▶ **Required tasks**
1. Condense the paragraph in the court decision that begins "The driver, stopped at a random checkpoint" into a short list of its main facts.
2. Supply the next part of the court decision, starting right after its final sentence.

▶ **Given passage**

○ ○ ○ ○

Provincial Court

Decision Information

Decision Content

PROVINCIAL Court of Nova Scotia

Citation: R .v. Anderson, 2019 NSPC 29

Date: 20190617

Docket:   8281102; 8281103; 8281104; 8281105; 8281106; 8281107; 8281108

Registry: Dartmouth

Between:

Her Majesty the Queen

 

v.

Rakeem Rayshon Anderson

 

Library Heading

Judge:

The Honourable Chief Judge Pamela S. Williams

 

Heard:

May 13, 2019 in Dartmouth, Nova Scotia

 

 

Written Decision

Delivered Orally:

June17, 2019 

Subject:

Seizure of a loaded handgun at a random checkpoint following an investigative detention and search for officer safety concerns

Summary:

The driver, stopped at a random checkpoint at night, is  subject to an investigative detention as he is suspected of being a revoked or suspended driver.  Following a police data query, police confirm he is not only a revoked driver, but has also been involved in serious violent offenses.  For officer safety concerns, the driver is searched upon exiting the vehicle.  A loaded handgun is located in the driver’s waistband.

○ ○ ○ ○

▶ **Available data**

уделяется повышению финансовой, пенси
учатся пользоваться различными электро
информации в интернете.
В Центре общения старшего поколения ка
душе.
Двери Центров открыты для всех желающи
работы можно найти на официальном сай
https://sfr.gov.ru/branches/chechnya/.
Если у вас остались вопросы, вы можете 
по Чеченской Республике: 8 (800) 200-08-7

○ ○ ○ ○

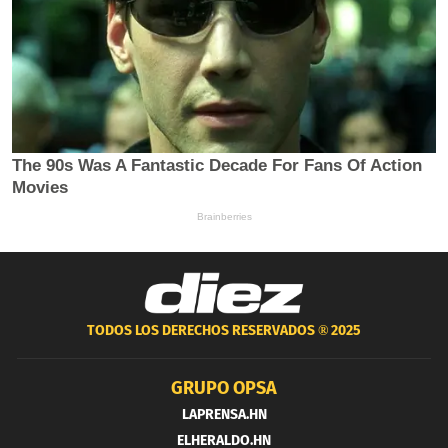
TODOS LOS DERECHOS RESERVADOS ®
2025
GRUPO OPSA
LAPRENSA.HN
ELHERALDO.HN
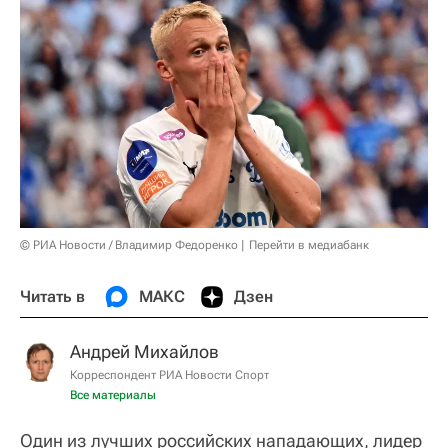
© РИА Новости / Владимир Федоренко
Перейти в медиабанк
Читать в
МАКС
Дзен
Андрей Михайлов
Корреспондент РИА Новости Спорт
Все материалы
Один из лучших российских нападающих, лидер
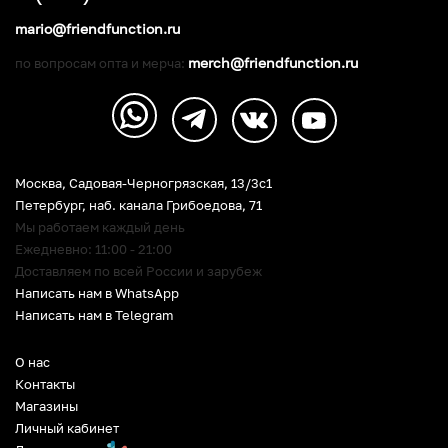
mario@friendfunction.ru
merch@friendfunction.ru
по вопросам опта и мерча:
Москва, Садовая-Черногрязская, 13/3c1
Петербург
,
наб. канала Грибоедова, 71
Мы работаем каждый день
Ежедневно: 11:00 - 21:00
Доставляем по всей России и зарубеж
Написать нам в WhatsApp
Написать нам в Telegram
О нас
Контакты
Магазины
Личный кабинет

○ ○ ○ ○

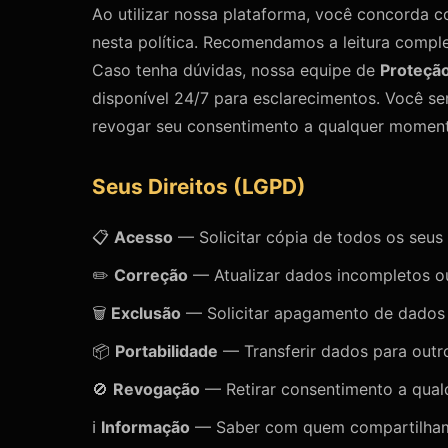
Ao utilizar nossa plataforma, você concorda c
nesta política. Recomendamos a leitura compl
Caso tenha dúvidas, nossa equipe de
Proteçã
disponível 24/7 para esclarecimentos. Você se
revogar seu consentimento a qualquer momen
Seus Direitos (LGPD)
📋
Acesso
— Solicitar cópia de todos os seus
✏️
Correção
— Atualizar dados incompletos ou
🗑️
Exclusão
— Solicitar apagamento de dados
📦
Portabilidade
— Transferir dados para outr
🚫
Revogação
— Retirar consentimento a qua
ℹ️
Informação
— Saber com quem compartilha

○ ○ ○ ○

▶ **Activity answers**
1.
- The driver is stopped at a random checkpoint at night and detained for investigation on suspicion of being a revoked or suspended driver.
- A police data query confirms that he is a revoked driver and has been involved in serious violent offenses.
- Because of officer safety concerns, he is searched when he exits the vehicle.
- A loaded handgun is found in his waistband.

2.
 

Issues:

(1)        Are there grounds for an investigative detention?

(2)        Is the search lawful?

 

Result:

There are grounds for an investigative detention and the search, for officer safety reasons, is lawful.  If mistaken, the evidence, a loaded handgun, is nonetheless admitted into evidence.

THIS INFORMATION SHEET DOES NOT FORM PART OF THE COURT'S DECISION.  QUOTES MUST BE FROM THE DECISION, NOT THIS LIBRARY SHEET.

 

 


 

PROVINCIAL COURT OF NOVA SCOTIA

Citation: R .v. Anderson, 2019 NSPC 29

Date: 20190617

Docket:  8281102; 8281103; 8281104 8281105; 8281106; 8281107; 8281108

Registry: Dartmouth

Between:

Her Majesty the Queen

 

v.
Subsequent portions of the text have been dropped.